Coenzyme Q6 and iron reduction are responsible for the extracellular ascorbate stabilization at the plasma membrane of Saccharomyces cerevisiae.

Yeast plasma membrane contains an electron transport system that maintains ascorbate in its reduced form in the apoplast. Reduction of ascorbate free radical by this system is comprised of two activities, one of them dependent on coenzyme Q6 (CoQ6). Strains with defects in CoQ6 synthesis exhibit decreased capacity for ascorbate stabilization compared with wild type or with atp2 or cor1 respiratory-deficient mutant strains. Both CoQ6 content in plasma membranes and ascorbate stabilization were increased during log phase growth. The addition of exogenous CoQ6 to whole cells resulted in its incorporation in the plasma membrane, produced levels of CoQ6 in the coq3 mutant strain that were 2-fold higher than in the wild type, and increased ascorbate stabilization activity in both strains, although it was higher in the coq3 mutant than in wild type.
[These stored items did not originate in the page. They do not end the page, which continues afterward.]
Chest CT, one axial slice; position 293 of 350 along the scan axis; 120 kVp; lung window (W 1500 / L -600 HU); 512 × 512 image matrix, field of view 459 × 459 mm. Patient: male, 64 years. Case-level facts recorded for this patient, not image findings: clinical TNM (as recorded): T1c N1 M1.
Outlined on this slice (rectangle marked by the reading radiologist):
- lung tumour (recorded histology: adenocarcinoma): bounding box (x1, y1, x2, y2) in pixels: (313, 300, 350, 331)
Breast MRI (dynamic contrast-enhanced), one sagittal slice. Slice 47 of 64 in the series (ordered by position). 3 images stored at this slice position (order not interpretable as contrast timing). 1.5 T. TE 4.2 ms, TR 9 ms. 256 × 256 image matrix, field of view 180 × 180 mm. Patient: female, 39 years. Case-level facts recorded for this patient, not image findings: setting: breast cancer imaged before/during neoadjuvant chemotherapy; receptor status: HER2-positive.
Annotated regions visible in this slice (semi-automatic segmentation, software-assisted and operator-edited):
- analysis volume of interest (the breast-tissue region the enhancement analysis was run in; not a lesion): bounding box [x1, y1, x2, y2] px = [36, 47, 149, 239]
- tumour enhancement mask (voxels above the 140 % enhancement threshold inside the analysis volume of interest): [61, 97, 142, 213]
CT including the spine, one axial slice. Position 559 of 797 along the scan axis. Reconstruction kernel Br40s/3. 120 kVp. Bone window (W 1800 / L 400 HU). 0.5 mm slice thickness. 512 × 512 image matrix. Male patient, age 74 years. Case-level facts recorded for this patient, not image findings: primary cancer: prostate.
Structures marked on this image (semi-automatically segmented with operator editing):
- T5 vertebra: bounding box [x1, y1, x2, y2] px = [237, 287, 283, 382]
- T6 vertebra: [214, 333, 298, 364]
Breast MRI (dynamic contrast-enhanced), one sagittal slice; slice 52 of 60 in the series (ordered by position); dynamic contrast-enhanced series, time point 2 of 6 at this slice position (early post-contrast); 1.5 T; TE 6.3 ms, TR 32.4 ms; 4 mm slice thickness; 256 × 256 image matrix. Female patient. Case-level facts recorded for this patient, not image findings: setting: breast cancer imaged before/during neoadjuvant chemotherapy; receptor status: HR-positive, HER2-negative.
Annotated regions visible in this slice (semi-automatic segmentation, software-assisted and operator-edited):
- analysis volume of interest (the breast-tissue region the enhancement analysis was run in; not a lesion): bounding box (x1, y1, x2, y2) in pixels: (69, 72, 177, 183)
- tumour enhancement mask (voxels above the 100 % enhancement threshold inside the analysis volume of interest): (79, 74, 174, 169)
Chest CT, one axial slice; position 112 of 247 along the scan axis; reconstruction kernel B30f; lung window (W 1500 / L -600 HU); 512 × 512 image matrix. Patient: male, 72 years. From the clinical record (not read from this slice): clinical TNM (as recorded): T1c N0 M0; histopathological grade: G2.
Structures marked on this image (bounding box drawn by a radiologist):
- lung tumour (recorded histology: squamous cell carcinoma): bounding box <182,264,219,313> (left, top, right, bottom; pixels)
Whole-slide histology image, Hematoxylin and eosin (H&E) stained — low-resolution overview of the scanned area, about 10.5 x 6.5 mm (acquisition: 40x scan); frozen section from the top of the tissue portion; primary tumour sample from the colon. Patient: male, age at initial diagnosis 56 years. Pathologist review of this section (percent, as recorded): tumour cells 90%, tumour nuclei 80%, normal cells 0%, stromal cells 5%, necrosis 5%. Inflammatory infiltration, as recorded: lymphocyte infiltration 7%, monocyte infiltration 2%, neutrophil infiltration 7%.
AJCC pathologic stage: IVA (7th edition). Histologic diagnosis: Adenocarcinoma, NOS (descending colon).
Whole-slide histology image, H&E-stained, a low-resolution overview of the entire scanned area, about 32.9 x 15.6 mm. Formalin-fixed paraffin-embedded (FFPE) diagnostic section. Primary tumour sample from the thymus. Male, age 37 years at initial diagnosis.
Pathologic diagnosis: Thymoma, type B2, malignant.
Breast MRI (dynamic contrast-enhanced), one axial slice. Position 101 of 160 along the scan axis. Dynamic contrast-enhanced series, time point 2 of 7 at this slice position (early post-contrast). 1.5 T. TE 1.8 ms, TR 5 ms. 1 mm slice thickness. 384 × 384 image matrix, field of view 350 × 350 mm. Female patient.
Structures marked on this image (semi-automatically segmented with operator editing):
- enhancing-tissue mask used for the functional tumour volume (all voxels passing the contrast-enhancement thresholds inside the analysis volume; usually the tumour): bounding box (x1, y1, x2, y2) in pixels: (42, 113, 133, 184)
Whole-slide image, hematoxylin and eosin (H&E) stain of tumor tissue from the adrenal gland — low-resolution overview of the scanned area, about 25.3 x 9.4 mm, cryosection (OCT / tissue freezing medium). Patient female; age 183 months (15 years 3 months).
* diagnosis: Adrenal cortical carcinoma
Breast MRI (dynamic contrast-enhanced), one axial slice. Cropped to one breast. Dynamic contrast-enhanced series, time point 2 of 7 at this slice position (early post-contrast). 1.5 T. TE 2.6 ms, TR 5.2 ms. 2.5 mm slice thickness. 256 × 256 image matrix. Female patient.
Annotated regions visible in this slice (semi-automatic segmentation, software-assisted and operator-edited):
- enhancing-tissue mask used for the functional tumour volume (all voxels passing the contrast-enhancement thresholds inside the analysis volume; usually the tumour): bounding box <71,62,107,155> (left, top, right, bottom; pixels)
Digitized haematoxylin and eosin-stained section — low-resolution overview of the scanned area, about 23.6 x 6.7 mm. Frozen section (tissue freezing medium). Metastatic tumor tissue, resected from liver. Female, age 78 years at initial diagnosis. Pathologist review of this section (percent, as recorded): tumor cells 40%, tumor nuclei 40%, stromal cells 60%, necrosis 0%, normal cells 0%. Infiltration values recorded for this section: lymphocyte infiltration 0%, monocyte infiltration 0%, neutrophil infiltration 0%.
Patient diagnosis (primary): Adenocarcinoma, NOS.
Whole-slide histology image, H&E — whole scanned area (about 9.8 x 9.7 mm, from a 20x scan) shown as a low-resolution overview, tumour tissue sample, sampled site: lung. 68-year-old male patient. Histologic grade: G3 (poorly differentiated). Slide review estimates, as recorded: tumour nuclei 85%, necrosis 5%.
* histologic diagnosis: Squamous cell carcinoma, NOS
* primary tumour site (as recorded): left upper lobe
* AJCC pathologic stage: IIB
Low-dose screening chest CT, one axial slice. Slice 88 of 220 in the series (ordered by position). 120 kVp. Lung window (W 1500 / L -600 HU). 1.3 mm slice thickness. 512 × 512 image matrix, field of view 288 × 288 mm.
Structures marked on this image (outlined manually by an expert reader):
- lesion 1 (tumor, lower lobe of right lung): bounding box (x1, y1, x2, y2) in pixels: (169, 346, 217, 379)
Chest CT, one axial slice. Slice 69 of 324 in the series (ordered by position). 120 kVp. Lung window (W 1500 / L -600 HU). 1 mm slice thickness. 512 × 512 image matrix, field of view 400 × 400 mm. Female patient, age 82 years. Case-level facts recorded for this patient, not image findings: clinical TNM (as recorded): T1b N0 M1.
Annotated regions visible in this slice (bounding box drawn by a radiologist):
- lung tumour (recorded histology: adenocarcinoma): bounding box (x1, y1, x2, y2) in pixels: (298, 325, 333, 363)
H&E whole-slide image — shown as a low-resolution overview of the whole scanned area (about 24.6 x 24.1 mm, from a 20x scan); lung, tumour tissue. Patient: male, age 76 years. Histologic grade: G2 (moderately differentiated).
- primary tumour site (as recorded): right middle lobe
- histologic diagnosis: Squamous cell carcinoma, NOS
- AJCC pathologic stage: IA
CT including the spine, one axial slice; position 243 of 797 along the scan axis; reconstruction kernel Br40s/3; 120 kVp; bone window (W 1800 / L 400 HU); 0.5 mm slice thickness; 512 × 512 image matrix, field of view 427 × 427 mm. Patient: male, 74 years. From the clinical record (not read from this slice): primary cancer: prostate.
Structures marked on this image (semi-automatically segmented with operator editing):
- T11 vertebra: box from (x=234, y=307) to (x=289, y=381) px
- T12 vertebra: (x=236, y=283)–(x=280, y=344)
Other antioxidants, such as benzoquinone or alpha-tocopherol, did not change ascorbate stabilization. The CoQ6-independent reduction of ascorbate free radical was not due to copper uptake, pH changes or to the presence of CoQ6 biosynthetic intermediates, but decreased to undetectable levels when coq3 mutant strains were cultured in media supplemented with ferric iron. Plasma membrane CoQ6 levels were unchanged by either the presence or absence of iron in wild type, atp2, or cor1 strains. Ascorbate stabilization appears to be a function of the yeast plasma membrane, which is partially based on an electron transfer chain in which CoQ6 is the central electron carrier, whereas the remainder is independent of CoQ6 and other antioxidants but is dependent on the iron-regulated ferric reductase complex.[1]